In the six years from 2016 and 2021, Weibo’s monthly active users grew 83% from 313 million to 573 million, representing an annual compound growth rate of 12.9%. By comparison, WeChat’s monthly active user base more than tripled over a five-year period from 300 million in 2013 to 1.1 billion in 2018, representing annual growth of 25.3% – more than twice that of Weibo. The growth has slowed since then due to market saturation, with the company now reporting 1.27 billion MAUs – roughly four times the size of Weibo.
WeChat’s approach to attracting users is different from Weibo’s, relying more on the use of applets and financial-related services that have helped to boost its popularity.
Weibo has realized its own shortcomings and is working to close the gap. It wants to draw more diverse and dynamic user groups by further diversifying its content. Prompted by the popularity of video, it is recruiting more video content creators in hopes of competing with the likes of far younger video apps like Kuaishou (1024.HK) and Douyin, the Chinese edition of TikTok. Weibo now boasts 46 vertical content fields including celebrities, entertainment, jokes, fashion, cosmetics, finance and gaming, where the number of daily viewers is growing about 20% annually.
Second listing in Hong Kong
Originally listed in the U.S. in 2014, Weibo made a second listing in Hong Kong late last year and raised around HK$1.9 billion ($244 million). It said it would spend 45% of the funds to expand its user base and user participation, while 25% would go to R&D and enhancing its user experience and monetization capabilities. All that shows the company sees improved user experience and content diversification as two top priorities.
The company’s purchase of an interactive entertainment company and online gaming businesses in the fourth quarter of 2020 are positive first steps to achieving those goals, and helped to drive a 36% rise in its value-added service revenue last year.
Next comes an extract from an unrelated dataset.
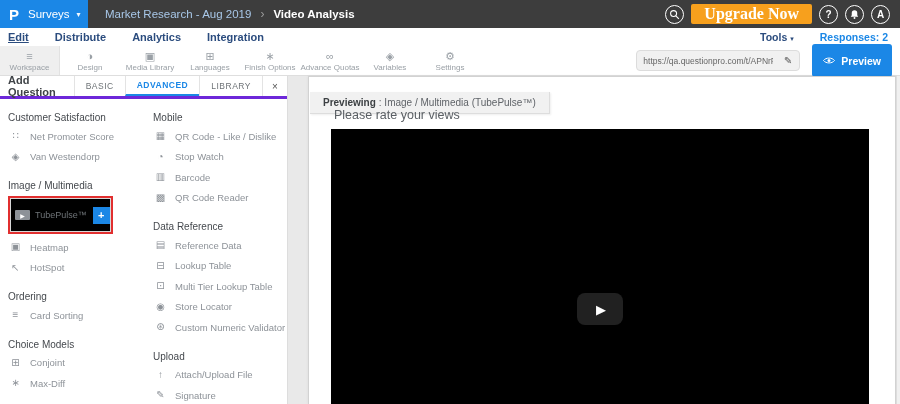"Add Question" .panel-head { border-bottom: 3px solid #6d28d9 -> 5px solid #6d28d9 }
Continuation of the trend could hinge on how quickly and efficiently it uses the funds from its Hong Kong IPO to make its platform more popular and better monetize its users.
U.S.-listed Chinese stocks have been haunted by the potential of forced delistings from New York in recent years, and Weibo was singled out as facing such a risk when its name appeared on a list published by the U.S. Securities and Exchange Commission (SEC) in March. The company’s stock fell a combined 6.4% in two days after that happened.
Despite rebounding somewhat since then, the HK$206.80 Monday close for the company’s Hong Kong traded shares represented a 24% decline from its Hong Kong IPO price of HK$272.80 just four months earlier. Last week the company announced a plan to buy back up to $500 million worth of shares in the next 12 months to shore up the price. But more diversification and better user monetization will be the real keys to winning back investors over the longer term.